Site icon Jane Carlile Baker

In Honor of My Spiritual Mother

   Often the overview of what a person’s life has meant is published in a newspaper after their death. My friend and spiritual mother, Ethel Herr, is spending her last days here with us, and I’d rather write what her life has meant to me before she walks into Jesus’ arms.
   I first met Ethel in the early ’80s at Mt. Hermon Christian Writers Conference. I was petrified my first time there, even though most people I met were kind. I had only thought perhaps, maybe, dreamy, wishy, I could write – and I was among published authors, editors and agents. People understood words I didn’t: pitch, query, simultaneous submissions – I could go on. But there was this one lady, unassuming, shining blue eyes, who seemed to smile all the time. When she spoke, I felt like I was watching and  listening to Moses just down from Sinai. Her name was Ethel Herr. She had written a book called Introduction to Christian Writing. I quickly snapped it up at the book store.

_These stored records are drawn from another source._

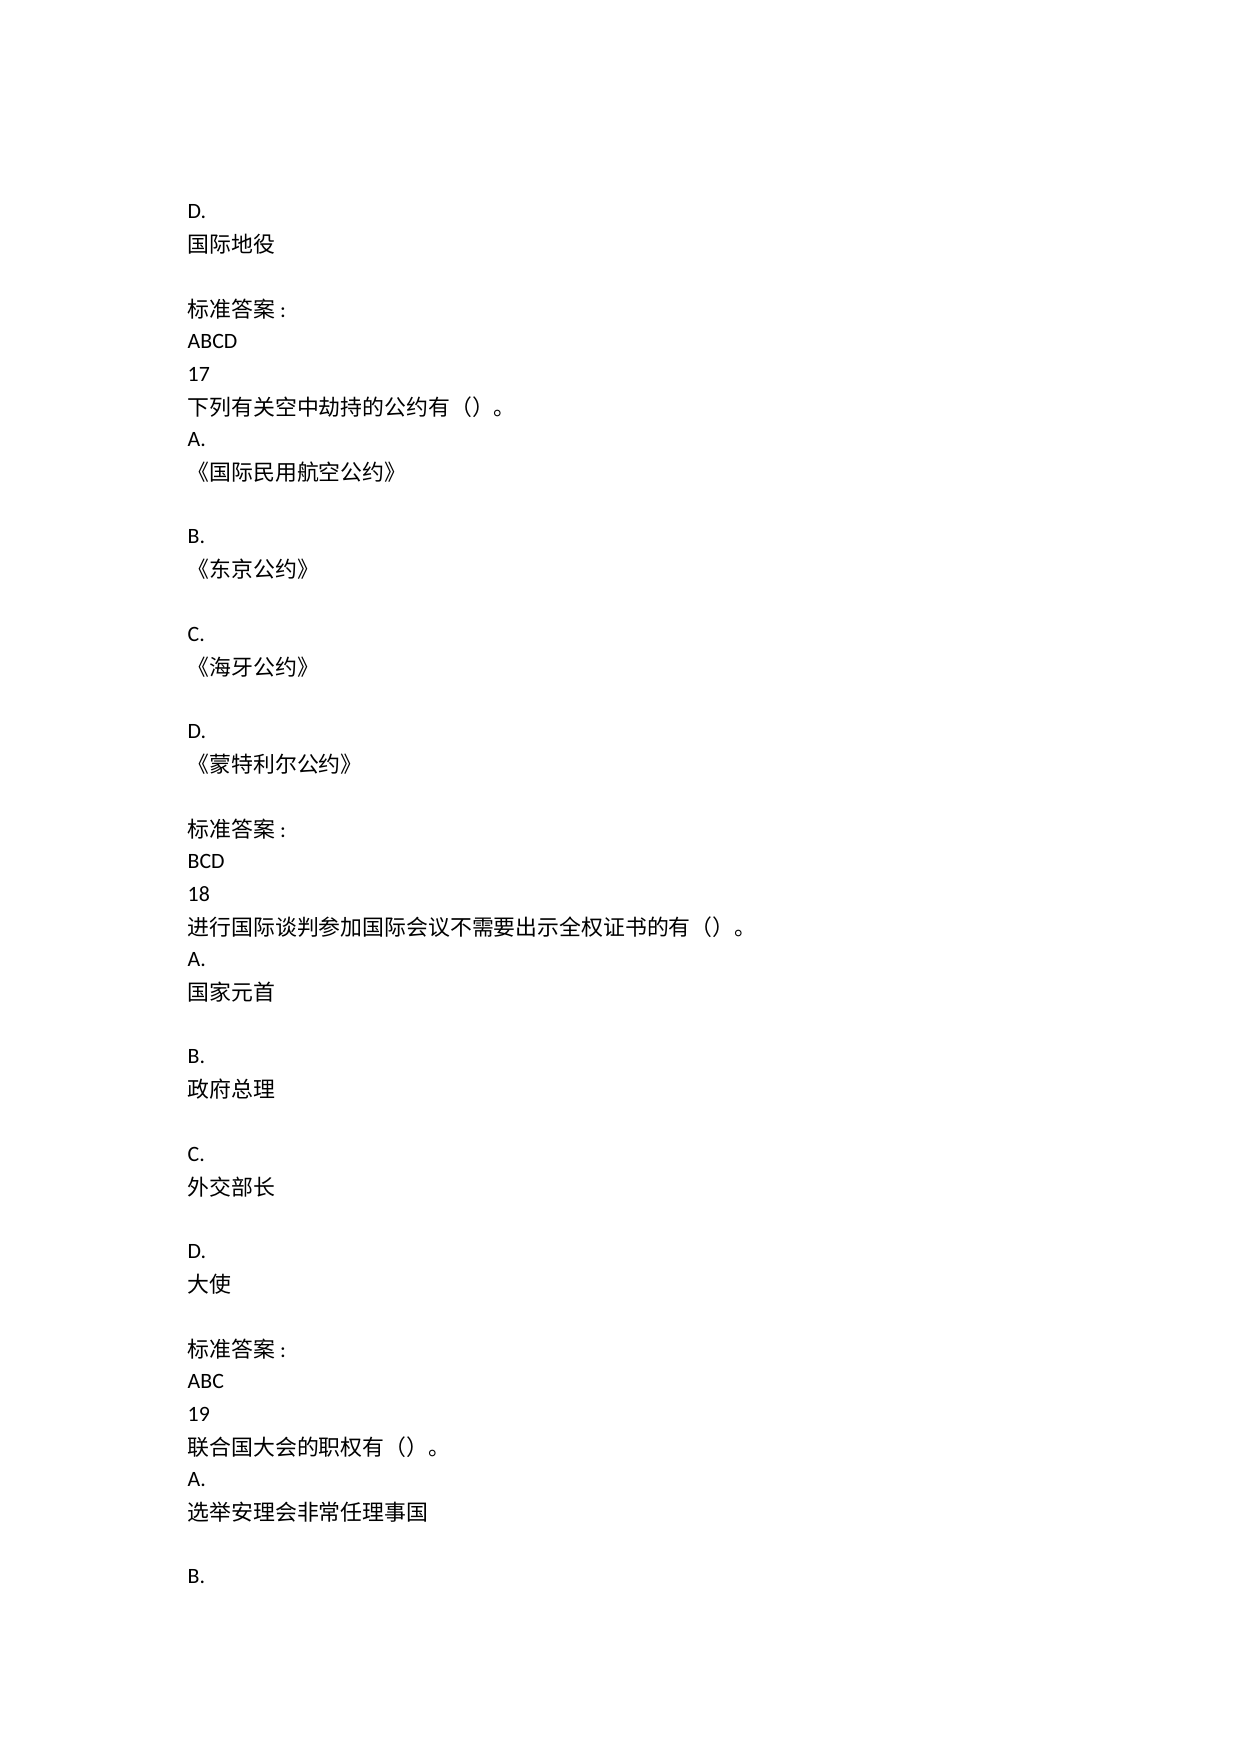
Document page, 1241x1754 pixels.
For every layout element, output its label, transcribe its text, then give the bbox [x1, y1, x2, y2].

text D. [187, 714, 1053, 747]
text 19 [187, 1397, 1053, 1429]
text A. [187, 942, 1053, 974]
text 《海牙公约》 [187, 649, 1053, 682]
text D. [187, 194, 1053, 227]
text B. [187, 1039, 1053, 1072]
text B. [187, 519, 1053, 552]
text 进行国际谈判参加国际会议不需要出示全权证书的有（）。 [187, 909, 1053, 942]
text 大使 [187, 1267, 1053, 1299]
text B. [187, 1559, 1053, 1592]
text 外交部长 [187, 1169, 1053, 1202]
text A. [187, 1462, 1053, 1494]
text 标准答案 : [187, 292, 1053, 324]
text 标准答案 : [187, 812, 1053, 844]
text 《国际民用航空公约》 [187, 454, 1053, 487]
text BCD [187, 844, 1053, 877]
text 联合国大会的职权有（）。 [187, 1429, 1053, 1462]
text 国际地役 [187, 227, 1053, 259]
text 标准答案 : [187, 1332, 1053, 1364]
text 《蒙特利尔公约》 [187, 747, 1053, 779]
text 国家元首 [187, 974, 1053, 1007]
text ABC [187, 1364, 1053, 1397]
text 选举安理会非常任理事国 [187, 1494, 1053, 1527]
text 18 [187, 877, 1053, 909]
text 17 [187, 357, 1053, 389]
text 《东京公约》 [187, 552, 1053, 584]
text ABCD [187, 324, 1053, 357]
text D. [187, 1234, 1053, 1267]
text C. [187, 617, 1053, 649]
text C. [187, 1137, 1053, 1169]
text 政府总理 [187, 1072, 1053, 1104]
text 下列有关空中劫持的公约有（）。 [187, 389, 1053, 422]
text A. [187, 422, 1053, 454]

   Then I saw her walking under the dogwoods. I introduced myself and told her how I was feeling. She encouraged me, and I learned that she hosted a writer’s group at her home. She invited me to come with a book I had in mind. She invited me to come. She always invites people to come, sometimes to her home, sometimes to the Lord, sometimes into her arms and her heart. That’s who she is. And with that, she became my other mother, my spiritual mother.
  The book I wrote was wrenching for me, and she walked with me through that valley, every step. She taught me to let Jesus do what Jesus does, and not try to do His job for Him. She taught me to be content with little or much. She taught me to turn to God, always turn to God. She taught me to follow, not lead Him. She taught me to love the Psalms. While I studied at Ethel’s table, we named her group Parts of Speech, POS for short, and I met some of the finest women I’ve ever known. When that book was published, I didn’t go to Ethel’s writing group for a while, but I saw her at conferences and we kept in touch.
   Then God set me on the trail of another book that was different than those I’d written so far, and I said, “Can I come again?”
   “Of course, there’s always room for you at my table.” Did God speak right through her mouth? It is my belief that He did, and the welcome warmed me to the marrow of my bones. We struggled through this book for years, turning it one way and then another. Ethel told me she could see that my writing had grown since last we worked together. For me, that’s the Pulitzer.
   When Ethel got cancer, I wept. But she didn’t. She turned a brave face to us, and said, “God has a plan.” She stood, through chemo and surgery, telling the people she met that she was walking this walk with God. And that He loved them. She told us during this time that because her mom was a missionary she’d always been clothed out of missionary barrels and never learned to apply makeup. She wanted to  learn, and she began, and even wore dangly earrings. I began to look forward to them each time we gathered at her house. We got to meet one of her friends, Ellen, who Ethel’s way had drawn into her circle at another writer’s conference. Ethel and Ellen are thick. They dance on the rim on the box.
   I’ve come to now. I want to love Ethel perfectly as she finishes this life, and I don’t want to make a mistake. She told me long ago to Write on, and so, perhaps, this is loving her. I hope so.